Finding a Legal Culture that Fits

One of the ways LAPBC helps lawyers is with transitions in their legal careers. "Transition" in this sense does not refer to a simple job change, that is, doing the same or similar work in a new location. Rather it refers to the psychological experience of a major shift in a lawyer's career such as moving from private practice to government or from a small or solo practice to a very large firm. Transitions can also occur as a result of life events such as raising children, illness or retirement.When considering such shifts, we advise lawyers to become aware of the different and varied cultures that exist in the profession of law and to be rigorously honest about their own desires, goals and personalities. A high level of congruence will usually result in a happy, well-adjusted lawyer.

The culture of a law firm is the set of values, conventions, world view and ways of being that are unique to that particular group. Every firm, whether small, medium or large, has its own culture, as does government, corporate counsel, academia and quasi-legal groups outside conventional law practice. Culture also varies in urban or rural areas and from city to city. A lawyer's cultural surroundings will significantly influence his or her mental health and enjoyment of the practice of law. Fortunately, law is a vast field and probably has more distinct cultures than any other profession.

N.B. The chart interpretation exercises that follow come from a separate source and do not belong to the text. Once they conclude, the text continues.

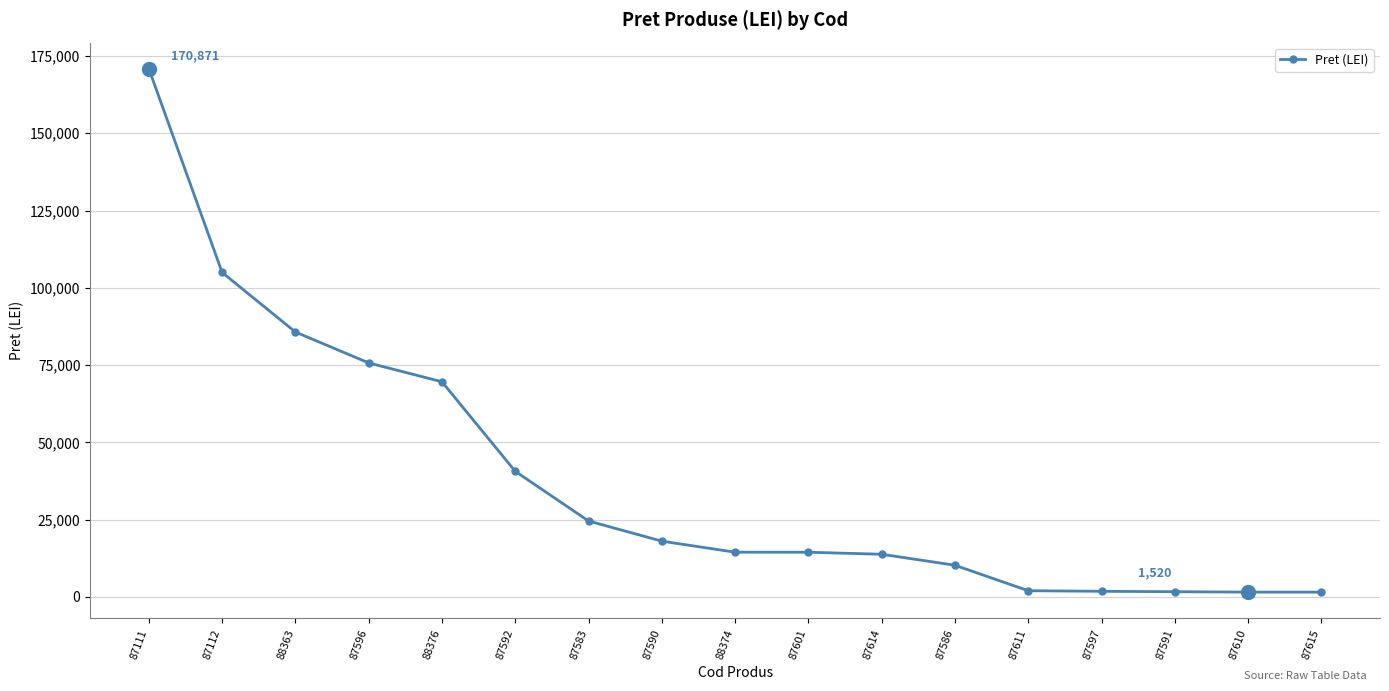

True or false: the data shows 73618 at 87111.

False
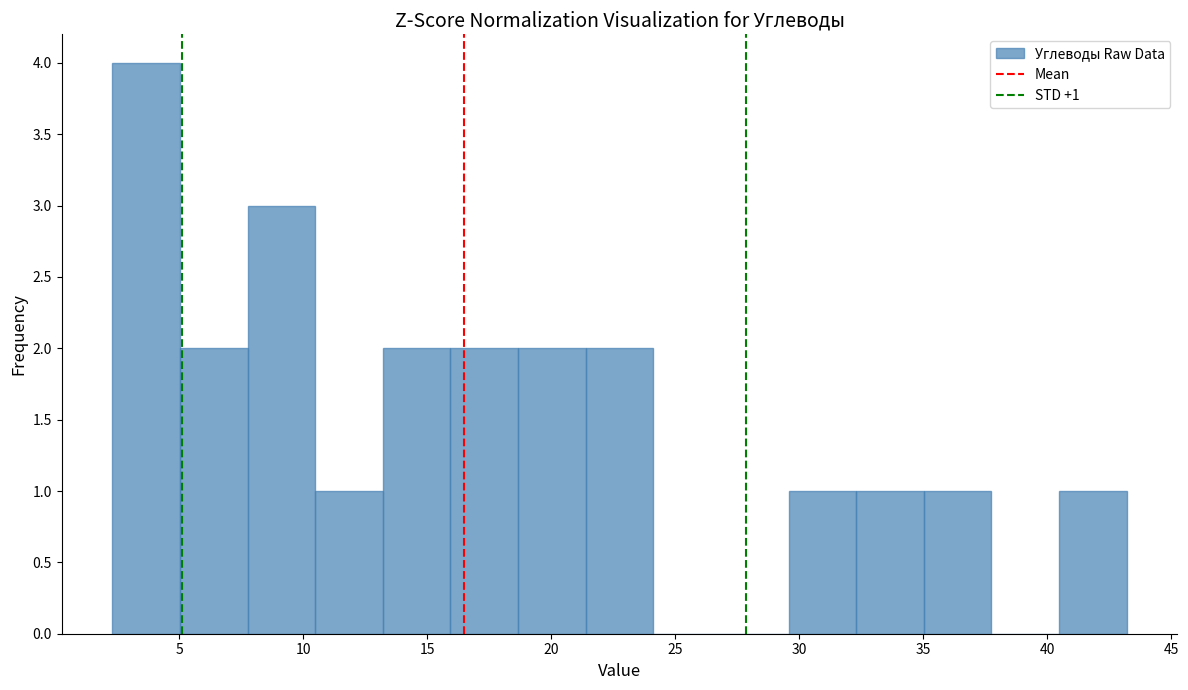

Over which range of the x-axis is the bar tallest?

2.5 to 5.0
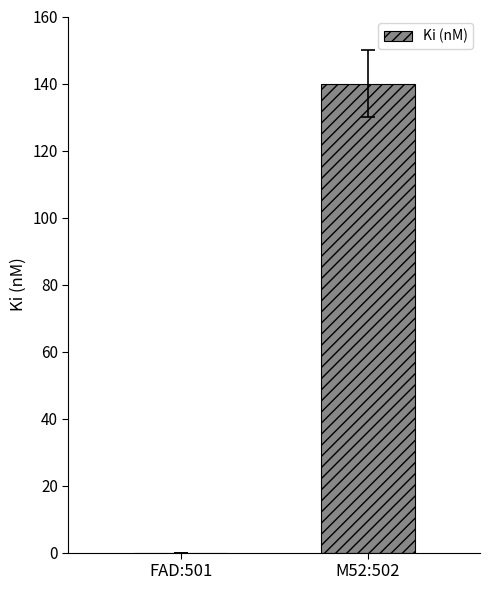

Reading left to right, list all the values displayed in this chart.

0	140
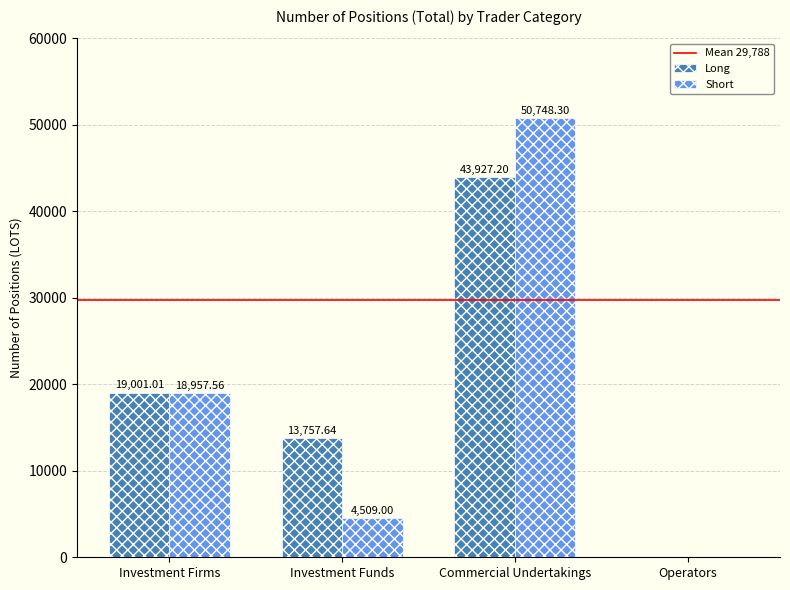

Between Commercial Undertakings and Operators, which series saw the biggest shift?

Short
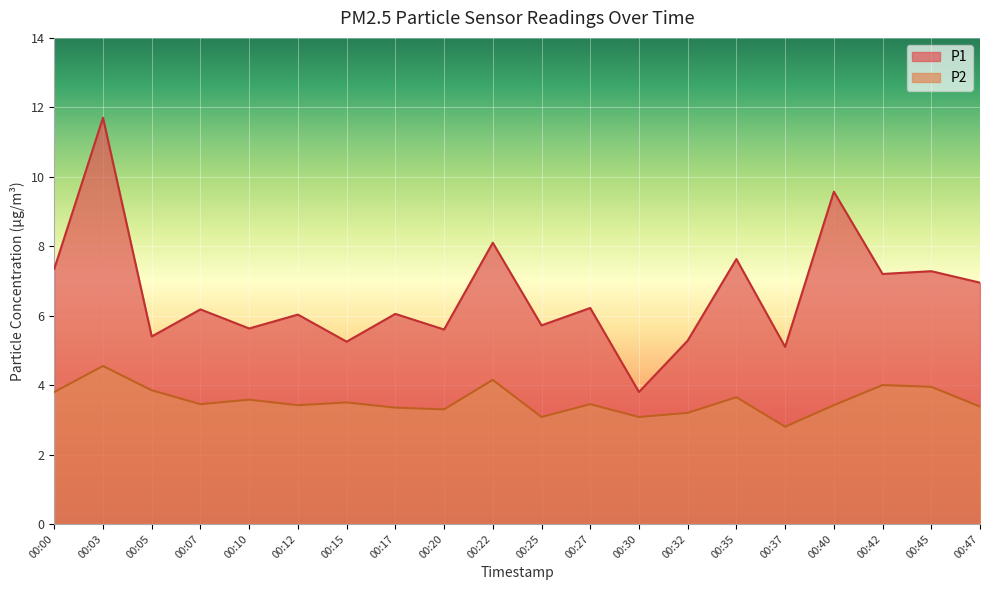

What is the value of the P2 point at the 3rd from the left?

3.9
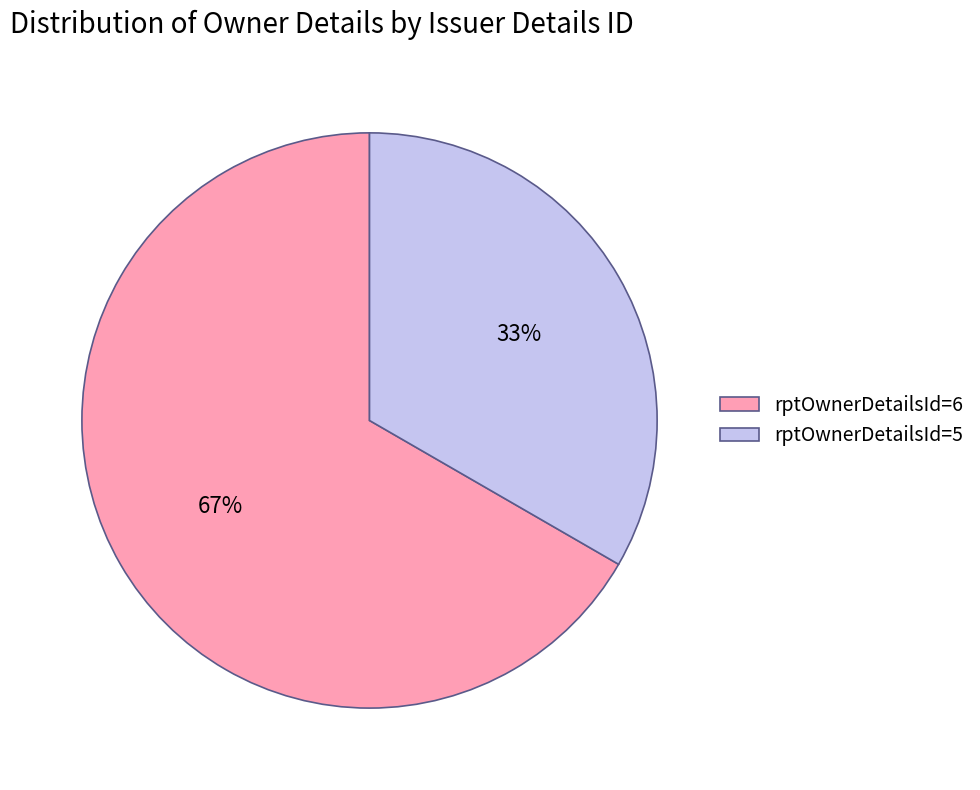

Combined, do rptOwnerDetailsId=6 and rptOwnerDetailsId=5 account for over 50%?

Yes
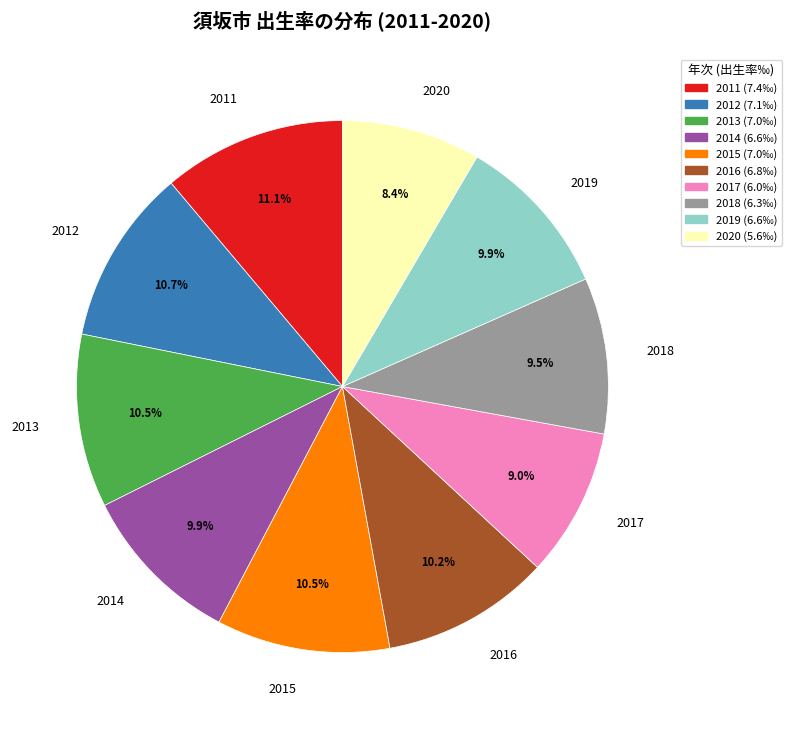

What percentage do 2016 and 2020 together represent?

18.7%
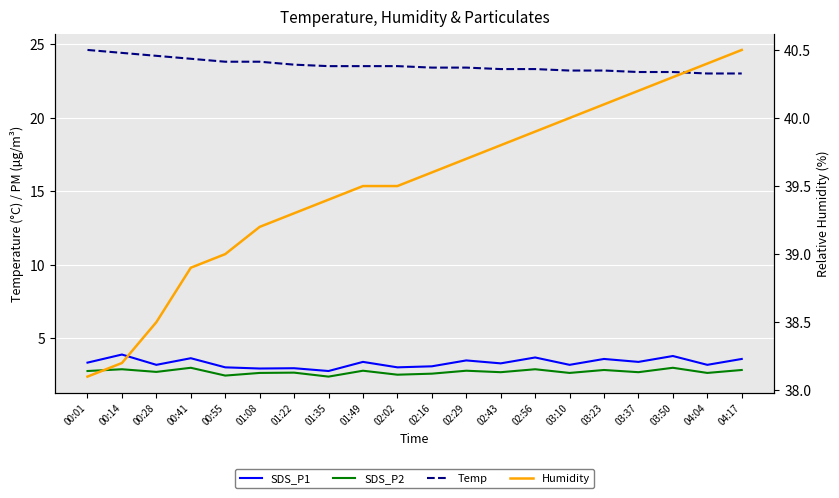

What is the average value of the Temp series?

23.5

Cultural mismatches occur when lawyers are unaware of what is really important to them (their own values) and simply follow what everyone else is doing. Younger lawyers often pursue an idealized image of who they should be, rather than going for what actually suits their own character and individuality. It is important to know what works for you. Once you do that, you can work with others to develop a plan that fits you.There is nothing right or wrong with any particular legal culture. Cultures are just different. Thus, the only bad choice is one that is not suitable for you.

Over the past 35 years, I have had the great pleasure of working in many legal cultures. I have experienced their advantages and disadvantages. I started in a big firm, then moved to several smaller firms in Victoria, started my own firm with a few close, like-minded friends, moved to a low-overhead, small partnership with my best friend, went back to university to study counselling and then went to academia to teach law for a while. Now I counsel lawyers. I find that my experience with these varying types of legal careers is an enormous benefit in helping lawyers find a culture that fits their attributes and aspirations.

Finding the right culture for you

Given the importance of culture, what can you do to make a good choice? The easiest but often overlooked way is to do informational interviews with people who are doing the job you would like to do or with the people you intend to work with. Ask questions about the hours that are expected, what the social environment is like and how people get along. A good question is, do you love what you do? Pay attention to the voice tone and body language when they reply. It is better to ask someone other than those involved in hiring (since they have a vested interest) and preferably someone who is about the same age, gender and length of call.

Choices require substantial self-honesty, humility and introspection. If you are a person who likes autonomy, freedom, flexibility, no one else to support or subsidize, varied work, setting your own hours, direct client contact, less formal structure and clients who will follow the lawyer, then a solo practice or small firm may be best. Over half of all lawyers in B.C. prefer this model. The downside may be a lower salary, a sense of isolation and smaller cases. If you are a person who wants a larger salary, more opportunity for specialization and advancement, a large support staff, more structure, interaction with other lawyers and larger cases, then a large firm will be a good choice for you. The downside may be longer hours and less direct client contact, at least at first. If you require more structure or you don't have a natural business sense, a choice to be on your own would be a bad idea. This is where personal honesty comes in. For those who dislike the business of law, billing targets, timekeeping, charging clients and collecting money, a corporate or government environment may be the best choice. Although there is a great deal of stress in this environment (which is often underestimated), there is a lot to be said for a regular paycheque, paid holidays, freedom from timesheets and possibly a pension to look forward to.

This is necessarily a cursory overview, but LAPBC offers detailed individual help on this topic.